- Interactive map of Freifjord Tunnel

Overview
- Location: Kristiansund and Gjemnes, Norway
- Coordinates: 62°58′54″N 7°47′44″E﻿ / ﻿62.9818°N 7.7955°E
- Route: Rv70
- Start: Bergsøya
- End: Frei

Operation
- Opened: 1992
- Traffic: Automotive

Technical
- Length: 5,086 metres (16,686 ft)
- Min elevation: −130 metres (−430 ft)
- Width: 9 metres (30 ft)
- Grade: 9%

= Freifjord Tunnel =

Undersea tunnel in Møre og Romsdal, Norway

The Freifjord Tunnel (Freifjordtunnelen) is a 5086 m long undersea tunnel under the Freifjorden in Møre og Romsdal county, Norway.

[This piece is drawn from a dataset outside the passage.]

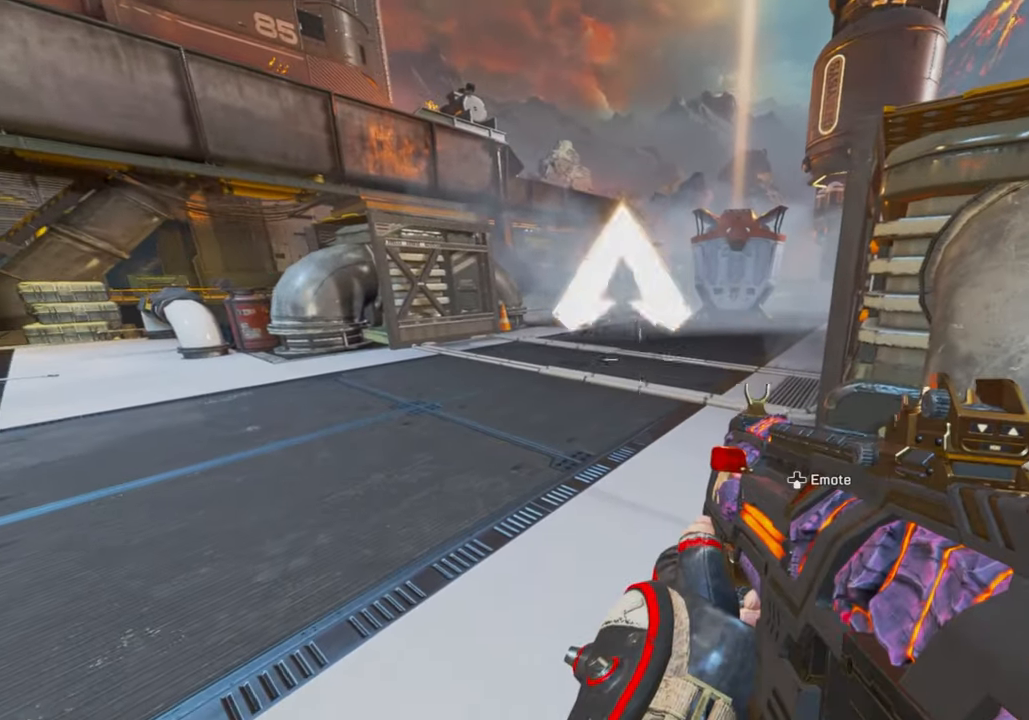
{"buttons": ["Y"], "left_stick": "up", "right_stick": "center", "events": [[200, "R3", "down"], [200, "left_stick", "up"], [317, "R3", "up"], [317, "Y", "down"]]}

The tunnel is part of the Norwegian National Road 70. The tunnel begins on the island of Frei in Kristiansund Municipality and then descends 130 m below the Freifjorden and ends on the island of Bergsøya in Gjemnes Municipality. The tunnel opened in 1992 as part of the Krifast system which connects the city of Kristiansund to the mainland of Norway through this tunnel and then across either the Bergsøysund Bridge or the Gjemnessund Bridge from Bergsøya.